ASSIGNED TASK: Nothing should appear in the answer except the lines below from the line containing "сервисный центр." through the line containing "en in Roßwein wechseln.", copied exactly, with pictures left out.

*** Opening GIVEN RECORDS ***

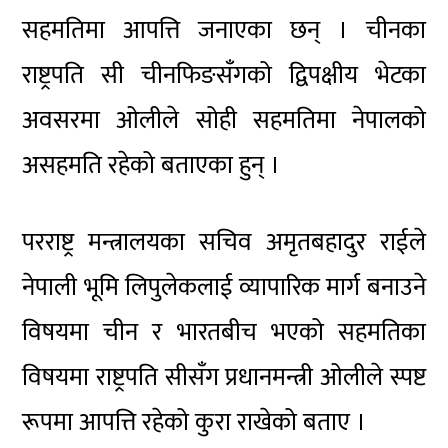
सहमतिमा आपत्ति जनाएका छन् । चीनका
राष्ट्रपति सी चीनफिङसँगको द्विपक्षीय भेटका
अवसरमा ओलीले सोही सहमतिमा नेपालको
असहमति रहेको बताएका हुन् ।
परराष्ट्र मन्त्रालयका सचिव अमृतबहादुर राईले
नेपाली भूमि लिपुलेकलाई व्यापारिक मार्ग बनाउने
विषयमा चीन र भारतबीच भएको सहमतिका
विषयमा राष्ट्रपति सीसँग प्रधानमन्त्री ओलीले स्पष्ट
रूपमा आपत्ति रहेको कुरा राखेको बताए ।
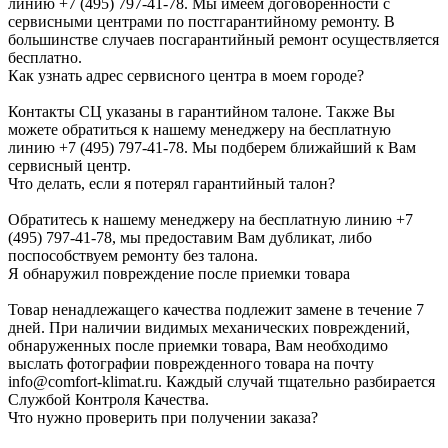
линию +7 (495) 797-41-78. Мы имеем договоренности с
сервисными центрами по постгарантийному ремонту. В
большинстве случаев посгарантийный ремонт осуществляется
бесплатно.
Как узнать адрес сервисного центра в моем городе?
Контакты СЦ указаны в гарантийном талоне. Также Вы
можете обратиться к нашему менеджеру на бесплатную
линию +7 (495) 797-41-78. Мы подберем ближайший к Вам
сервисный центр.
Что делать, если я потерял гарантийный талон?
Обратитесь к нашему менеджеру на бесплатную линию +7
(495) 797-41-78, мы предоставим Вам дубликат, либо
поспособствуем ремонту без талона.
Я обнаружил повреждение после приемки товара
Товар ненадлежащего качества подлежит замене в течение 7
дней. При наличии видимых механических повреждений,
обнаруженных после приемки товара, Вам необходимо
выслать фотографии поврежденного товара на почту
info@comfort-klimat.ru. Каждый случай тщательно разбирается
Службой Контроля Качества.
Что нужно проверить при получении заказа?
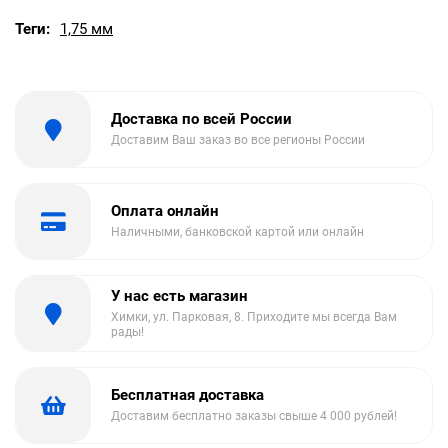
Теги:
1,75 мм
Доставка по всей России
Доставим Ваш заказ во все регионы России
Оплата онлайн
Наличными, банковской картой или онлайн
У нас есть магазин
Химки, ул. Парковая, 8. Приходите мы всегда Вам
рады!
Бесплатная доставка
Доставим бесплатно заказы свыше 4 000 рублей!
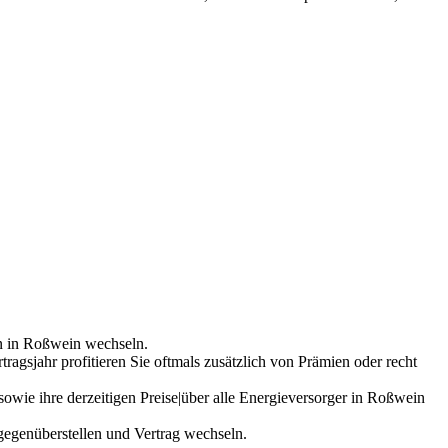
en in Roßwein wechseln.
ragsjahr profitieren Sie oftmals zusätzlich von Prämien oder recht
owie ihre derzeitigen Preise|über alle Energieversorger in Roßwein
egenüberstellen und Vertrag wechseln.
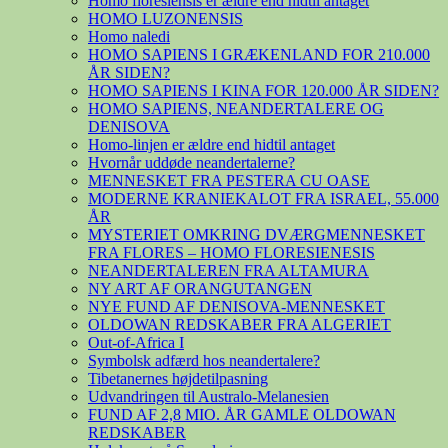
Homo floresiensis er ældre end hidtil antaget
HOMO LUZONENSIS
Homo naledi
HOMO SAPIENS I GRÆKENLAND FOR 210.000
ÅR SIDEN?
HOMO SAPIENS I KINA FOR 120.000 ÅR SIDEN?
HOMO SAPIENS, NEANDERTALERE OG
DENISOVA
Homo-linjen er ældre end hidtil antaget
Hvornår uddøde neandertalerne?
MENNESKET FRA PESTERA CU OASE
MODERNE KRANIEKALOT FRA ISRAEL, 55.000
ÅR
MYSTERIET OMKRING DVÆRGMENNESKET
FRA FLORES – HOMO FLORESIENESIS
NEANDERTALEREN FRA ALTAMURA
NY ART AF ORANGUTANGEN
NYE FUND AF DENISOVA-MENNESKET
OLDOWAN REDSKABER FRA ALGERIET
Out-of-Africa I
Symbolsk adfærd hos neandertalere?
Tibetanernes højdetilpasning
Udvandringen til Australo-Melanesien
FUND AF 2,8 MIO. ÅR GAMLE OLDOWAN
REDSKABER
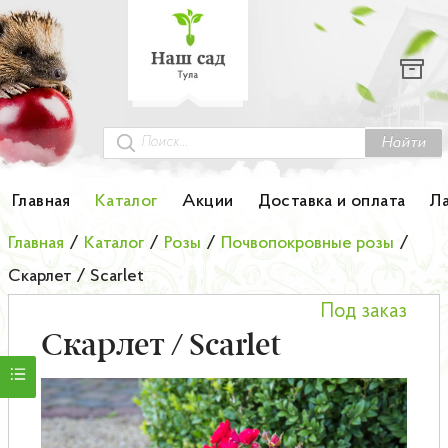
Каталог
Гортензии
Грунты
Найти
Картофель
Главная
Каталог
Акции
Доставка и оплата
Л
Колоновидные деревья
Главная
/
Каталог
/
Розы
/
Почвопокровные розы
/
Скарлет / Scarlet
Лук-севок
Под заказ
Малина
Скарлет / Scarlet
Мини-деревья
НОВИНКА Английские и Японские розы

*** Closing GIVEN RECORDS ***

FINISHED TASK:
сервисный центр.
Что делать, если я потерял гарантийный талон?
Обратитесь к нашему менеджеру на бесплатную линию +7
(495) 797-41-78, мы предоставим Вам дубликат, либо
поспособствуем ремонту без талона.
Я обнаружил повреждение после приемки товара
Товар ненадлежащего качества подлежит замене в течение 7
дней. При наличии видимых механических повреждений,
обнаруженных после приемки товара, Вам необходимо
выслать фотографии поврежденного товара на почту
info@comfort-klimat.ru. Каждый случай тщательно разбирается
Службой Контроля Качества.
Что нужно проверить при получении заказа?
Теги:
1,75 мм
Доставка по всей России
Доставим Ваш заказ во все регионы России
Оплата онлайн
Наличными, банковской картой или онлайн
У нас есть магазин
Химки, ул. Парковая, 8. Приходите мы всегда Вам
рады!
Бесплатная доставка
Доставим бесплатно заказы свыше 4 000 рублей!
en in Roßwein wechseln.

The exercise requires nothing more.